*DIRECTIONS FOR THIS TASK*
Change "elevation (m)" to "altitude (m)" throughout the material below, keeping every other line and word the same.

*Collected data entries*
-- begin --

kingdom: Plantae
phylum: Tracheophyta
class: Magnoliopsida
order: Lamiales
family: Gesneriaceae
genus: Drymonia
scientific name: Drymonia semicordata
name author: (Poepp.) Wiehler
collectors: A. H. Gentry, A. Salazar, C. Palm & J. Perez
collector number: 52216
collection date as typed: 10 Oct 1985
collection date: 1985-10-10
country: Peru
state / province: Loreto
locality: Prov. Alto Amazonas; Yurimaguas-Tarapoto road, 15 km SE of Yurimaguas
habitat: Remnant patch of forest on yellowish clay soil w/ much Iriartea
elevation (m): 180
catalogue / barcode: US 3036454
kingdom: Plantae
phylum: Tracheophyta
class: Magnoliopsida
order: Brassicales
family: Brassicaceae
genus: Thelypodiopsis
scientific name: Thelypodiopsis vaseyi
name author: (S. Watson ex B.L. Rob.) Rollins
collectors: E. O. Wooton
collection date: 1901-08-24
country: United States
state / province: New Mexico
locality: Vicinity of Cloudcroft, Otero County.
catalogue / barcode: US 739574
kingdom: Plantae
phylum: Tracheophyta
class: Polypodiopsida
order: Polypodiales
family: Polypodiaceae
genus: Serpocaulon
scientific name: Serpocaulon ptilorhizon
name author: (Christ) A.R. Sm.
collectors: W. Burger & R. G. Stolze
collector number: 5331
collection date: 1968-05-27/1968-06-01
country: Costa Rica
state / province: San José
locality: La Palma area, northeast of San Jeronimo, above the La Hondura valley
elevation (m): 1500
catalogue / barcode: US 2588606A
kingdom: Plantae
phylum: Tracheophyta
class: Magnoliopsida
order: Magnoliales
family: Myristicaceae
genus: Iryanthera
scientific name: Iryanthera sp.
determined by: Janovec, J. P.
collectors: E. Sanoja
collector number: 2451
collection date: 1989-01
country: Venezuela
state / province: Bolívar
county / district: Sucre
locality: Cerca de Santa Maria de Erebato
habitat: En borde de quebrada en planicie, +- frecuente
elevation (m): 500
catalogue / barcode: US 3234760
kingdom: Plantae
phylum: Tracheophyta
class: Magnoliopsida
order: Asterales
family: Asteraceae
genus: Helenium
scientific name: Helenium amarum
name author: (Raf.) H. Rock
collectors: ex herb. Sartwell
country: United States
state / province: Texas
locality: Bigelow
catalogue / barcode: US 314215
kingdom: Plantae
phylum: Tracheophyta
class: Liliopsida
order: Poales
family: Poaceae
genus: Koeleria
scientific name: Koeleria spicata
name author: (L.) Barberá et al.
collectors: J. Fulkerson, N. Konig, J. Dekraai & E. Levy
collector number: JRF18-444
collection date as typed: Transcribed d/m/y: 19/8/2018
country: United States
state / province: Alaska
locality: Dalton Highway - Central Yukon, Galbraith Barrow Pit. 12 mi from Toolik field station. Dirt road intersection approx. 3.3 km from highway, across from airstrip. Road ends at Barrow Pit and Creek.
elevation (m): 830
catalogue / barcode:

-- end --

*THE RESULT*
kingdom: Plantae
phylum: Tracheophyta
class: Magnoliopsida
order: Lamiales
family: Gesneriaceae
genus: Drymonia
scientific name: Drymonia semicordata
name author: (Poepp.) Wiehler
collectors: A. H. Gentry, A. Salazar, C. Palm & J. Perez
collector number: 52216
collection date as typed: 10 Oct 1985
collection date: 1985-10-10
country: Peru
state / province: Loreto
locality: Prov. Alto Amazonas; Yurimaguas-Tarapoto road, 15 km SE of Yurimaguas
habitat: Remnant patch of forest on yellowish clay soil w/ much Iriartea
altitude (m): 180
catalogue / barcode: US 3036454
kingdom: Plantae
phylum: Tracheophyta
class: Magnoliopsida
order: Brassicales
family: Brassicaceae
genus: Thelypodiopsis
scientific name: Thelypodiopsis vaseyi
name author: (S. Watson ex B.L. Rob.) Rollins
collectors: E. O. Wooton
collection date: 1901-08-24
country: United States
state / province: New Mexico
locality: Vicinity of Cloudcroft, Otero County.
catalogue / barcode: US 739574
kingdom: Plantae
phylum: Tracheophyta
class: Polypodiopsida
order: Polypodiales
family: Polypodiaceae
genus: Serpocaulon
scientific name: Serpocaulon ptilorhizon
name author: (Christ) A.R. Sm.
collectors: W. Burger & R. G. Stolze
collector number: 5331
collection date: 1968-05-27/1968-06-01
country: Costa Rica
state / province: San José
locality: La Palma area, northeast of San Jeronimo, above the La Hondura valley
altitude (m): 1500
catalogue / barcode: US 2588606A
kingdom: Plantae
phylum: Tracheophyta
class: Magnoliopsida
order: Magnoliales
family: Myristicaceae
genus: Iryanthera
scientific name: Iryanthera sp.
determined by: Janovec, J. P.
collectors: E. Sanoja
collector number: 2451
collection date: 1989-01
country: Venezuela
state / province: Bolívar
county / district: Sucre
locality: Cerca de Santa Maria de Erebato
habitat: En borde de quebrada en planicie, +- frecuente
altitude (m): 500
catalogue / barcode: US 3234760
kingdom: Plantae
phylum: Tracheophyta
class: Magnoliopsida
order: Asterales
family: Asteraceae
genus: Helenium
scientific name: Helenium amarum
name author: (Raf.) H. Rock
collectors: ex herb. Sartwell
country: United States
state / province: Texas
locality: Bigelow
catalogue / barcode: US 314215
kingdom: Plantae
phylum: Tracheophyta
class: Liliopsida
order: Poales
family: Poaceae
genus: Koeleria
scientific name: Koeleria spicata
name author: (L.) Barberá et al.
collectors: J. Fulkerson, N. Konig, J. Dekraai & E. Levy
collector number: JRF18-444
collection date as typed: Transcribed d/m/y: 19/8/2018
country: United States
state / province: Alaska
locality: Dalton Highway - Central Yukon, Galbraith Barrow Pit. 12 mi from Toolik field station. Dirt road intersection approx. 3.3 km from highway, across from airstrip. Road ends at Barrow Pit and Creek.
altitude (m): 830
catalogue / barcode:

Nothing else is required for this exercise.